## PROMPT
Print the listing below again. Change nothing.

___ SOURCE RECORDS

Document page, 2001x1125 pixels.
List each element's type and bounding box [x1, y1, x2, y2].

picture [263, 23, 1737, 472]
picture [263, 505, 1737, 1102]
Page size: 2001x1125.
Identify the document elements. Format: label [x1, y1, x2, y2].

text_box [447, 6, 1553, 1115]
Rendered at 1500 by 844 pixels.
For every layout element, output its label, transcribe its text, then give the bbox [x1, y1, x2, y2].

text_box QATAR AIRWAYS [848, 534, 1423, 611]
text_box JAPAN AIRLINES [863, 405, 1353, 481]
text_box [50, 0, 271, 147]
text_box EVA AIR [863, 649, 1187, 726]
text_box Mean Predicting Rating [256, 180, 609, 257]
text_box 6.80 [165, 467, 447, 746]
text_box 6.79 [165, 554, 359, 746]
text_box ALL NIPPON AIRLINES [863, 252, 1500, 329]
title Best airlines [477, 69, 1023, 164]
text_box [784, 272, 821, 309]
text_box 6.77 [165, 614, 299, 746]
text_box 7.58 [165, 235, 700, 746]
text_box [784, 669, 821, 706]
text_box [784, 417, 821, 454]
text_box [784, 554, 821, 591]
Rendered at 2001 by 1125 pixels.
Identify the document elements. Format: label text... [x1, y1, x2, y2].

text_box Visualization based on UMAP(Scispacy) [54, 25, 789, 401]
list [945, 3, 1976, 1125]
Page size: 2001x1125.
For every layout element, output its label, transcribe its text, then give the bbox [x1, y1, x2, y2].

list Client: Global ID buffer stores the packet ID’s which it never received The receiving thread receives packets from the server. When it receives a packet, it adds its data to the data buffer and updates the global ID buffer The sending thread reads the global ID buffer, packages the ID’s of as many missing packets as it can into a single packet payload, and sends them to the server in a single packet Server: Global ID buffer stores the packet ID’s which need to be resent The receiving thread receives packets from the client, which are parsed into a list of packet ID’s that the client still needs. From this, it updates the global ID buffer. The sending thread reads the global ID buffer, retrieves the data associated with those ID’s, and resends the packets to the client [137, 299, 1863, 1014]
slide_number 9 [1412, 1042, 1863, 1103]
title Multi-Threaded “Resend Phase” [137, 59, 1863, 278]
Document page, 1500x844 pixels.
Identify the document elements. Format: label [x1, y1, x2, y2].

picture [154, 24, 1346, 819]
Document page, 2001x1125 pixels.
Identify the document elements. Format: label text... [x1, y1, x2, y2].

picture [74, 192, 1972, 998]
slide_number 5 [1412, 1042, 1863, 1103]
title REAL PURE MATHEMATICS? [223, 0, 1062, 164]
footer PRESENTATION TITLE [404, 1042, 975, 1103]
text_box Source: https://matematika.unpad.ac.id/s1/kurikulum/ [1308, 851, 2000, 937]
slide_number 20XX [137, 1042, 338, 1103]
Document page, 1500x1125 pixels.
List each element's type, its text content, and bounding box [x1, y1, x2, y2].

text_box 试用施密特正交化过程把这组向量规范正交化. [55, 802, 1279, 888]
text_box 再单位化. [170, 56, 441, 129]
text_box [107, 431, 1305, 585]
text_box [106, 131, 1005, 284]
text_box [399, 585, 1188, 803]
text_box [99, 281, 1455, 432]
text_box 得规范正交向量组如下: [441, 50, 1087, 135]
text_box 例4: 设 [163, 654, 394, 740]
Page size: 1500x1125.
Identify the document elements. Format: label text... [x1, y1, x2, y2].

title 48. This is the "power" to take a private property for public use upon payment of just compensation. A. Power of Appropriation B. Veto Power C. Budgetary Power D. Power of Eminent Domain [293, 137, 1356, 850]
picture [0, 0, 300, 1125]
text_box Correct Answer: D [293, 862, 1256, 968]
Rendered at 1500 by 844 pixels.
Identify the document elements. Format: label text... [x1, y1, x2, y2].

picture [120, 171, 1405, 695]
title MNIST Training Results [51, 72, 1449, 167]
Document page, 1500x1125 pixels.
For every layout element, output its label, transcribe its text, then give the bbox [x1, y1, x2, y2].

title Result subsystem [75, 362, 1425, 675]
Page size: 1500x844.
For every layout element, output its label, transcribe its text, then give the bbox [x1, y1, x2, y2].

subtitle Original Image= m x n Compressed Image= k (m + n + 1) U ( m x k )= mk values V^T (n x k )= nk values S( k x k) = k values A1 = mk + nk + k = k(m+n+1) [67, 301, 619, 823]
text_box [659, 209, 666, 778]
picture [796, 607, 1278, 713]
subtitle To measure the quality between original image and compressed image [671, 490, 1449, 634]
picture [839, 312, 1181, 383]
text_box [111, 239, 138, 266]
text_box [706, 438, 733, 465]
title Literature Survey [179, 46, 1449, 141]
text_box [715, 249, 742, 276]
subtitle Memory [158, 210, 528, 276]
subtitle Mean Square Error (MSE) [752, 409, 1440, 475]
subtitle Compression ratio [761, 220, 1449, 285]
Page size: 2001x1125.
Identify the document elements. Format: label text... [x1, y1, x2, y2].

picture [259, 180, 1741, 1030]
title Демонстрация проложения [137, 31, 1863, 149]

______

## TASK SOLUTION
Document page, 2001x1125 pixels.
List each element's type and bounding box [x1, y1, x2, y2].

picture [263, 23, 1737, 472]
picture [263, 505, 1737, 1102]
Page size: 2001x1125.
Identify the document elements. Format: label [x1, y1, x2, y2].

text_box [447, 6, 1553, 1115]
Rendered at 1500 by 844 pixels.
For every layout element, output its label, transcribe its text, then give the bbox [x1, y1, x2, y2].

text_box QATAR AIRWAYS [848, 534, 1423, 611]
text_box JAPAN AIRLINES [863, 405, 1353, 481]
text_box [50, 0, 271, 147]
text_box EVA AIR [863, 649, 1187, 726]
text_box Mean Predicting Rating [256, 180, 609, 257]
text_box 6.80 [165, 467, 447, 746]
text_box 6.79 [165, 554, 359, 746]
text_box ALL NIPPON AIRLINES [863, 252, 1500, 329]
title Best airlines [477, 69, 1023, 164]
text_box [784, 272, 821, 309]
text_box 6.77 [165, 614, 299, 746]
text_box 7.58 [165, 235, 700, 746]
text_box [784, 669, 821, 706]
text_box [784, 417, 821, 454]
text_box [784, 554, 821, 591]
Rendered at 2001 by 1125 pixels.
Identify the document elements. Format: label text... [x1, y1, x2, y2].

text_box Visualization based on UMAP(Scispacy) [54, 25, 789, 401]
list [945, 3, 1976, 1125]
Page size: 2001x1125.
For every layout element, output its label, transcribe its text, then give the bbox [x1, y1, x2, y2].

list Client: Global ID buffer stores the packet ID’s which it never received The receiving thread receives packets from the server. When it receives a packet, it adds its data to the data buffer and updates the global ID buffer The sending thread reads the global ID buffer, packages the ID’s of as many missing packets as it can into a single packet payload, and sends them to the server in a single packet Server: Global ID buffer stores the packet ID’s which need to be resent The receiving thread receives packets from the client, which are parsed into a list of packet ID’s that the client still needs. From this, it updates the global ID buffer. The sending thread reads the global ID buffer, retrieves the data associated with those ID’s, and resends the packets to the client [137, 299, 1863, 1014]
slide_number 9 [1412, 1042, 1863, 1103]
title Multi-Threaded “Resend Phase” [137, 59, 1863, 278]
Document page, 1500x844 pixels.
Identify the document elements. Format: label [x1, y1, x2, y2].

picture [154, 24, 1346, 819]
Document page, 2001x1125 pixels.
Identify the document elements. Format: label text... [x1, y1, x2, y2].

picture [74, 192, 1972, 998]
slide_number 5 [1412, 1042, 1863, 1103]
title REAL PURE MATHEMATICS? [223, 0, 1062, 164]
footer PRESENTATION TITLE [404, 1042, 975, 1103]
text_box Source: https://matematika.unpad.ac.id/s1/kurikulum/ [1308, 851, 2000, 937]
slide_number 20XX [137, 1042, 338, 1103]
Document page, 1500x1125 pixels.
List each element's type, its text content, and bounding box [x1, y1, x2, y2].

text_box 试用施密特正交化过程把这组向量规范正交化. [55, 802, 1279, 888]
text_box 再单位化. [170, 56, 441, 129]
text_box [107, 431, 1305, 585]
text_box [106, 131, 1005, 284]
text_box [399, 585, 1188, 803]
text_box [99, 281, 1455, 432]
text_box 得规范正交向量组如下: [441, 50, 1087, 135]
text_box 例4: 设 [163, 654, 394, 740]
Page size: 1500x1125.
Identify the document elements. Format: label text... [x1, y1, x2, y2].

title 48. This is the "power" to take a private property for public use upon payment of just compensation. A. Power of Appropriation B. Veto Power C. Budgetary Power D. Power of Eminent Domain [293, 137, 1356, 850]
picture [0, 0, 300, 1125]
text_box Correct Answer: D [293, 862, 1256, 968]
Rendered at 1500 by 844 pixels.
Identify the document elements. Format: label text... [x1, y1, x2, y2].

picture [120, 171, 1405, 695]
title MNIST Training Results [51, 72, 1449, 167]
Document page, 1500x1125 pixels.
For every layout element, output its label, transcribe its text, then give the bbox [x1, y1, x2, y2].

title Result subsystem [75, 362, 1425, 675]
Page size: 1500x844.
For every layout element, output its label, transcribe its text, then give the bbox [x1, y1, x2, y2].

subtitle Original Image= m x n Compressed Image= k (m + n + 1) U ( m x k )= mk values V^T (n x k )= nk values S( k x k) = k values A1 = mk + nk + k = k(m+n+1) [67, 301, 619, 823]
text_box [659, 209, 666, 778]
picture [796, 607, 1278, 713]
subtitle To measure the quality between original image and compressed image [671, 490, 1449, 634]
picture [839, 312, 1181, 383]
text_box [111, 239, 138, 266]
text_box [706, 438, 733, 465]
title Literature Survey [179, 46, 1449, 141]
text_box [715, 249, 742, 276]
subtitle Memory [158, 210, 528, 276]
subtitle Mean Square Error (MSE) [752, 409, 1440, 475]
subtitle Compression ratio [761, 220, 1449, 285]
Page size: 2001x1125.
Identify the document elements. Format: label text... [x1, y1, x2, y2].

picture [259, 180, 1741, 1030]
title Демонстрация проложения [137, 31, 1863, 149]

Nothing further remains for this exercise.